Outside the hospital, dozens of people camped on the concrete patio, family members visiting hospitalized relatives, or sick people waiting days for appointments. Many slept on cardboard boxes, others used the cheap, synthetic blanks that are so common here to create seating areas that converted to beds at night, and still others had commandeered a row of chairs, stuffed cardboard into the gaps between them and slept on the hard plastic. Buckets of food, scraps of garbage, empty liter bottles of soda and backpacks were everywhere. The faces of the people on the patio bore the weight of lifetime of acceptance of these conditions. This hospital is in one of Oaxaca’s wealthiest neighborhoods. Four blocks from this desperation, moneyed Oaxacans buy Frappuccino’s from Starbucks and shop for clothes in fancy European stores.

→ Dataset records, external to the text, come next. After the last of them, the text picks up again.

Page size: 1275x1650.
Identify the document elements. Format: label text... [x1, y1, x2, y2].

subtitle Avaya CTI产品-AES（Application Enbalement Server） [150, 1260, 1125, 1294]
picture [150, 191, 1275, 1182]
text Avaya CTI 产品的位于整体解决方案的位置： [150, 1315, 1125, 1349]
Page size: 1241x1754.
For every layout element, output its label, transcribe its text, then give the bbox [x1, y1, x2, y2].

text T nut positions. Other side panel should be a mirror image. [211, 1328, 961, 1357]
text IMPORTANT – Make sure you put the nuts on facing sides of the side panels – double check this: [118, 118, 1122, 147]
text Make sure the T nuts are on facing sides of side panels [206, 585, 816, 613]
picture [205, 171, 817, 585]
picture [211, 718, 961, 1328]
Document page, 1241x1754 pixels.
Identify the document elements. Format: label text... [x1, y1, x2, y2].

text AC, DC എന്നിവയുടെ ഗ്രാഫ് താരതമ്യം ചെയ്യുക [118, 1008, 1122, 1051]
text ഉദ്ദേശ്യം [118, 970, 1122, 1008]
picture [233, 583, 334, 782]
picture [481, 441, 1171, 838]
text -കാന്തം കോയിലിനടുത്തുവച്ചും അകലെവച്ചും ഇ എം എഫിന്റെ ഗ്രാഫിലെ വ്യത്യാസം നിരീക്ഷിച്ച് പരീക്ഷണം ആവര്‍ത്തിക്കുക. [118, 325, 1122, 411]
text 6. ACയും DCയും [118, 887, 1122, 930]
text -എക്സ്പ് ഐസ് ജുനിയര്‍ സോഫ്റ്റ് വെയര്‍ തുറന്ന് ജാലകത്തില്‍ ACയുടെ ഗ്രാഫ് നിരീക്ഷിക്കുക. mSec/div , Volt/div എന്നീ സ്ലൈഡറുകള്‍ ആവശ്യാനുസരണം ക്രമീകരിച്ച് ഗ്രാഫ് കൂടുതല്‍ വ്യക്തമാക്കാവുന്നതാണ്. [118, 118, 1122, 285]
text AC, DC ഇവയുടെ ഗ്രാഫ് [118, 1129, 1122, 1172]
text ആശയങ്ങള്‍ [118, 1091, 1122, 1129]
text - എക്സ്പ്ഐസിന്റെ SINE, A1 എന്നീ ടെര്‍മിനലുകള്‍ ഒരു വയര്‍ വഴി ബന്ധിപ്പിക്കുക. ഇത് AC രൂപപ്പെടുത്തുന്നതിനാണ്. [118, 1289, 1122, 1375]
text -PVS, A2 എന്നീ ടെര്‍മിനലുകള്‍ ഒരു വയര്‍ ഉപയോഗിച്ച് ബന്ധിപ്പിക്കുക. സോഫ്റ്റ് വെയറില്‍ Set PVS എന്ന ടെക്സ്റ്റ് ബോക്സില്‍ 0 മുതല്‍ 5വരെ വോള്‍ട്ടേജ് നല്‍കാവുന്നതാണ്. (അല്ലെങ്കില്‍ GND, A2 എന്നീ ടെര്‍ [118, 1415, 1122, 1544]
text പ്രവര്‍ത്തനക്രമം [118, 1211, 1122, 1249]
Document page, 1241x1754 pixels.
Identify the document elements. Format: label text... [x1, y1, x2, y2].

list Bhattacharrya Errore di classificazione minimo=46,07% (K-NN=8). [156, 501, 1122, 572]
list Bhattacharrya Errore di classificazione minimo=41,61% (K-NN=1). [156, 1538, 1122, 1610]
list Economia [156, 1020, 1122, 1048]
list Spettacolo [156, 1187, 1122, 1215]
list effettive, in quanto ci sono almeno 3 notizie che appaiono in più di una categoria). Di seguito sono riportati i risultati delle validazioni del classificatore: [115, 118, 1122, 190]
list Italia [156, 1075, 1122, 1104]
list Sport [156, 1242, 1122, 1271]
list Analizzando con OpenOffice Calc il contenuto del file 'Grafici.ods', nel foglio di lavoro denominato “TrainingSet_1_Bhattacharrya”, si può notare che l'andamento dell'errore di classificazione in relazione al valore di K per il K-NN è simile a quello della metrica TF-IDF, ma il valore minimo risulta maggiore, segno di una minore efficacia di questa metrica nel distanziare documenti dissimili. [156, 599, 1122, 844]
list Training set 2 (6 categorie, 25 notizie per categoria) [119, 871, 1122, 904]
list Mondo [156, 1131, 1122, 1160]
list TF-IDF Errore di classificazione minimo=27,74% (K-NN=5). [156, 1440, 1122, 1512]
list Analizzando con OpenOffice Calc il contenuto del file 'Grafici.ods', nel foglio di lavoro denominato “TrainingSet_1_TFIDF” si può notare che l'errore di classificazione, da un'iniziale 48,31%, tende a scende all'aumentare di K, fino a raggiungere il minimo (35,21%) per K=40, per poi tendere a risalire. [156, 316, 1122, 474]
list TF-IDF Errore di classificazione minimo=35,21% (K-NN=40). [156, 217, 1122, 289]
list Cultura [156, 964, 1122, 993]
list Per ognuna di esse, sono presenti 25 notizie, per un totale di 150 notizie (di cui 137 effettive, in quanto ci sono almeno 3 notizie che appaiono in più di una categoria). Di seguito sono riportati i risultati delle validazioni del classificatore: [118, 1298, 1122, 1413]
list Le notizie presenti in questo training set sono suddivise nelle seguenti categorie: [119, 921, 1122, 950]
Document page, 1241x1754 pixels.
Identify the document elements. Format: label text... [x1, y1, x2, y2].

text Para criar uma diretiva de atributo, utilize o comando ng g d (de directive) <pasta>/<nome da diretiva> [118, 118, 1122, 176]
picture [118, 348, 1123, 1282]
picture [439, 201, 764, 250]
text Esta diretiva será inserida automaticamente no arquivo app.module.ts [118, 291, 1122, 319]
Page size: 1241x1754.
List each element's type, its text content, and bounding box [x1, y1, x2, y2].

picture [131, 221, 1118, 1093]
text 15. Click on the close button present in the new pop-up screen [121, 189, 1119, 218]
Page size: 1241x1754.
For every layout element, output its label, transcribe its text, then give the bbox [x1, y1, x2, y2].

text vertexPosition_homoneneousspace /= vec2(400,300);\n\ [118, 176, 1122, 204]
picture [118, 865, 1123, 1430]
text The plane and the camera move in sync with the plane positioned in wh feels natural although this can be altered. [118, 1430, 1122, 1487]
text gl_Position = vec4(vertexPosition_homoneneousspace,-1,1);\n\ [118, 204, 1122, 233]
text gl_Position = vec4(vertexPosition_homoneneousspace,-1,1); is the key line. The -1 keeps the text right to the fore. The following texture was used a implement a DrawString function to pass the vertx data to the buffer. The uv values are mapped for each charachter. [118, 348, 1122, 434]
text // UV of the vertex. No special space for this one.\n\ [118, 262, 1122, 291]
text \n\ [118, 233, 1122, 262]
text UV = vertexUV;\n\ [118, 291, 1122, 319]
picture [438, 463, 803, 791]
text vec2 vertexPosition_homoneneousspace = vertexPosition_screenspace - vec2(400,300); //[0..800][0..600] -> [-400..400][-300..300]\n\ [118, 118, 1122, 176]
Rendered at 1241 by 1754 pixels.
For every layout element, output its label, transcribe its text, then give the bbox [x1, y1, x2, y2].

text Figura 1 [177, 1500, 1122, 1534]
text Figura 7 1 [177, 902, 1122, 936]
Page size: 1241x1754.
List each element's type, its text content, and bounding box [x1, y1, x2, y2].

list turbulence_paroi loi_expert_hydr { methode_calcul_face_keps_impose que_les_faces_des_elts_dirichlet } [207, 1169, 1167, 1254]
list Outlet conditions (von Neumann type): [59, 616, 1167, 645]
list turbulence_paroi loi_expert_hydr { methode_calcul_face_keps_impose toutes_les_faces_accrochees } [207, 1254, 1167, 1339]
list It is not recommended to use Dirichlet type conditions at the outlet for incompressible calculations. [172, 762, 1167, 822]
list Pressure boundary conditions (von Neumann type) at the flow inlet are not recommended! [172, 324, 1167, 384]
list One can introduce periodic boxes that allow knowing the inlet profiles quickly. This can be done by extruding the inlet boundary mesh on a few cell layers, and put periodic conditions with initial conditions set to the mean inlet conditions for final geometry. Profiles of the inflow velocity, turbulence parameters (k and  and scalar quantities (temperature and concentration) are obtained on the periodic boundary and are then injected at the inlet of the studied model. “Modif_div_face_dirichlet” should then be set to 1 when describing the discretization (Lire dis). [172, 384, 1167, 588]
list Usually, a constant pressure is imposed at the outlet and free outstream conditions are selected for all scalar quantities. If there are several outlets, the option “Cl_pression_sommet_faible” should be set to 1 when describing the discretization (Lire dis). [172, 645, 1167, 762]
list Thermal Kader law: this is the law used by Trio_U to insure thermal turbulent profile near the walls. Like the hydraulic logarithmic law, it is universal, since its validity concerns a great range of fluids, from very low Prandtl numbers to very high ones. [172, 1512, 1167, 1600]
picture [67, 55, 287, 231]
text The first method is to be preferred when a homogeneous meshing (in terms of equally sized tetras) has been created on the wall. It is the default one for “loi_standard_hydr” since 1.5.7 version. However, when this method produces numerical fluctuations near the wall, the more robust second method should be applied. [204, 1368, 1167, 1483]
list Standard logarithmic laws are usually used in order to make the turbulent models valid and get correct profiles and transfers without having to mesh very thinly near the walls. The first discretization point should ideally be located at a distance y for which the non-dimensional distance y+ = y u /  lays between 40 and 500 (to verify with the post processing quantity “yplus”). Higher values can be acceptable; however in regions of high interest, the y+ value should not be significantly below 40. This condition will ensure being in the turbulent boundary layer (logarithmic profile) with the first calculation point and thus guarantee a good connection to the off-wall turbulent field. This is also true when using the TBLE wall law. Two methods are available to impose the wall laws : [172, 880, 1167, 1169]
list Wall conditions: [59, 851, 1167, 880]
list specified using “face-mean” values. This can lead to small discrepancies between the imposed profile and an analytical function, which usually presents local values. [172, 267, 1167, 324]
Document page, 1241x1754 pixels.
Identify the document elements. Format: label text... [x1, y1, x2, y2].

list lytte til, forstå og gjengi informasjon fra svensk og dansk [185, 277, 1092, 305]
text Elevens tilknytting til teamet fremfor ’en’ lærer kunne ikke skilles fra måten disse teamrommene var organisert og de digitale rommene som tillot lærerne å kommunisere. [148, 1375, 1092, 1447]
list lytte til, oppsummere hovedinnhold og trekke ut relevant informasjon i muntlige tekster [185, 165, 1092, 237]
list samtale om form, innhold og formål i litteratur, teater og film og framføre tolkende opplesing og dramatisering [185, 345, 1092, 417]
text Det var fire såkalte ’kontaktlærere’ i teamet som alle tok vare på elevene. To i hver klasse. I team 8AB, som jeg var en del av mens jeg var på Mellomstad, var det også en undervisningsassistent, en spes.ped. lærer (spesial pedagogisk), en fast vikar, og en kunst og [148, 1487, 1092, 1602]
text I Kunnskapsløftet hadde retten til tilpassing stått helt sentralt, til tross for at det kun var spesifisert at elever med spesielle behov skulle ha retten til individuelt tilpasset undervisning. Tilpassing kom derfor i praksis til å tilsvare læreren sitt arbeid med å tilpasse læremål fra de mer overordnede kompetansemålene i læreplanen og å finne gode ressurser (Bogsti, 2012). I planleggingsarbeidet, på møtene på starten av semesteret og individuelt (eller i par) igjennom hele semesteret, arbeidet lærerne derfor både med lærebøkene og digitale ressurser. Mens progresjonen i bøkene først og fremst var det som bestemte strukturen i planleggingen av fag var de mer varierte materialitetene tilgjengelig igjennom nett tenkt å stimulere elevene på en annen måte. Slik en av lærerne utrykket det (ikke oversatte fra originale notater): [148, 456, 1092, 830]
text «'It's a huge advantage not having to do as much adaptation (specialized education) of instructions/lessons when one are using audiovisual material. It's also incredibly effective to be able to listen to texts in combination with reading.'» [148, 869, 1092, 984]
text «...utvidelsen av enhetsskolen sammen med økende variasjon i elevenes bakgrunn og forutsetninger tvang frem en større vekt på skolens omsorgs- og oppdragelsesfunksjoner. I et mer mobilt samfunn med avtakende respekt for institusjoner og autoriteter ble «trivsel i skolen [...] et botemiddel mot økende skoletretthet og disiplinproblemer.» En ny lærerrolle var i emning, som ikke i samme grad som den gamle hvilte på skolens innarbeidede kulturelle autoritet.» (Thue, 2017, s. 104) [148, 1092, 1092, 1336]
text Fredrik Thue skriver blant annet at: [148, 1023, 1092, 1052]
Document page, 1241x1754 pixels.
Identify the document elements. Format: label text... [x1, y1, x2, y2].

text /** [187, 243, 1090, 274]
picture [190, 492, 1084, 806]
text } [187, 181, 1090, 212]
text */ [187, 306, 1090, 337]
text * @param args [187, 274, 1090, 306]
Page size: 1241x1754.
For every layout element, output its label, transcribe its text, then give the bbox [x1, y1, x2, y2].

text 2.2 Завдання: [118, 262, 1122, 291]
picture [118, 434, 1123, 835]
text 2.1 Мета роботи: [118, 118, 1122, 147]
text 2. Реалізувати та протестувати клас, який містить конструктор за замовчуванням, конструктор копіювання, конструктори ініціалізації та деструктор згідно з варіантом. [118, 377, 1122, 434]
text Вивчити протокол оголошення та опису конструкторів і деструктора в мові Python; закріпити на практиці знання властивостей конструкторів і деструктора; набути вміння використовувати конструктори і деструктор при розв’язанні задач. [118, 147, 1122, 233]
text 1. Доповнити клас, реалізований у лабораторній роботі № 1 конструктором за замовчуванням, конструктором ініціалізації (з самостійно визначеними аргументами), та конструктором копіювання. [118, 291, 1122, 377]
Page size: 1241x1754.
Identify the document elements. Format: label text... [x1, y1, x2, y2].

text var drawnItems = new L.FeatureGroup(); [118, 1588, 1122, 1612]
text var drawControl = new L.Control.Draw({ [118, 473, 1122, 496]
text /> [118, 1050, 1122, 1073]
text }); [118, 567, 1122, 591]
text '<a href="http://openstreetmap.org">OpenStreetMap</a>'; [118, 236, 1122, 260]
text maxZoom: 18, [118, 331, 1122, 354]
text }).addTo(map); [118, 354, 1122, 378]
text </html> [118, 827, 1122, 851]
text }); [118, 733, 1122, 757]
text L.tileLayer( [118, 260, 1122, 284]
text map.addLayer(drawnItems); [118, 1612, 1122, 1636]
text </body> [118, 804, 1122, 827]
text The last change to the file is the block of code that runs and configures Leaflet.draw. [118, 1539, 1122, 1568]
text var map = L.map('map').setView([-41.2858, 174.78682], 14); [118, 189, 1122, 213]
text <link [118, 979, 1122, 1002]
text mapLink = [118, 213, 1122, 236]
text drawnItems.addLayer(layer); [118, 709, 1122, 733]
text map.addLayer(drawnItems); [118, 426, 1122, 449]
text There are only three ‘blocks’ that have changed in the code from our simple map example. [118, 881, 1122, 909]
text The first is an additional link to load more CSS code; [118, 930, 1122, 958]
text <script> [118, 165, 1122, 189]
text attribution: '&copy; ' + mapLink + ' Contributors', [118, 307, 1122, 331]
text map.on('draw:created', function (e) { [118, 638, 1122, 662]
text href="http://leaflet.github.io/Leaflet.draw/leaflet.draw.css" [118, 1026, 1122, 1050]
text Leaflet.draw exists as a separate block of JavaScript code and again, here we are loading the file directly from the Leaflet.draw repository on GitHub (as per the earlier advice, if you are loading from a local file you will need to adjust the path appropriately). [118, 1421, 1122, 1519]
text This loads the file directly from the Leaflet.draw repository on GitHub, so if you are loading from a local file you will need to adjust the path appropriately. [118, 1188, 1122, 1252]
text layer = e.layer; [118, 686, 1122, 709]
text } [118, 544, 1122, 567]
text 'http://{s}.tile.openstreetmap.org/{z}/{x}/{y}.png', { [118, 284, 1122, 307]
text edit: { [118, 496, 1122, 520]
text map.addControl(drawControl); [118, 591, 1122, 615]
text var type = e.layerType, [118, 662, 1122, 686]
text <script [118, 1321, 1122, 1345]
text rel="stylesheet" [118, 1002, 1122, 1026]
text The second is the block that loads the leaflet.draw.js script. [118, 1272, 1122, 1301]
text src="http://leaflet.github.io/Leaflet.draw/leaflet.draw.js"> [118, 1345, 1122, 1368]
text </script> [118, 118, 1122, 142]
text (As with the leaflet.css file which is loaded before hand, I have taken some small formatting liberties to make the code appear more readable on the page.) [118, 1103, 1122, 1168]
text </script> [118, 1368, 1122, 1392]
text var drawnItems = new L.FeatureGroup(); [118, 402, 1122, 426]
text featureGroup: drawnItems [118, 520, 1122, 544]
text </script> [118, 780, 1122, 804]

* A lot of money for someone who has nothing changes nothing in the long term. My generous friends contributed enough money to help the mother of a boy with leukemia live for months without working, which she needs to do after the live-saving transplant she hopes will come. When I gave her the thick wad of Mexican pesos, her face lifted momentarily in gratitude only to return quickly to its resting visage of resignation, a recognition that no matter how much hardship she endures it cannot guarantee her son’s survival in a society where one’s chances of a long life or an early death are determined at birth. Hers is not a poverty that be bought off with a few thousand pesos.
* Two types of Americans live in Oaxaca. There are those, like the ex-community organizer from California and his wife, an attorney, who use their retirement hours and their professional skills to involve themselves in the community and improve the lives of those who have less than they do. They are in the minority. The majority, most of whom seem to be women, live amongst themselves in an ex-pat bubble, don’t speak Spanish and mix with the locals only when it is time for a festival or an art opening, where they show up dressed in indigenous blouses and skirts and are the first to attack the free food and drinks.
* Intimacy and distance don’t play well together. The closer I get to the families in Oaxaca, the further away I feel when I leave. This is not a new sensation, but on this trip, it grew stronger than ever. I return to a life of comfort, and to a personal calendar that holds fewer and fewer pages, and I leave behind young people with a long future in front of them. For some, the years to come will be good ones of education and family and achievement. For others, there will be decades of labor and sorrow. I wonder how much more of them I will see. I wonder if the goodness I wish for them will ever come to be. I wonder what they will be like at my age, when I am a memory to them, if that.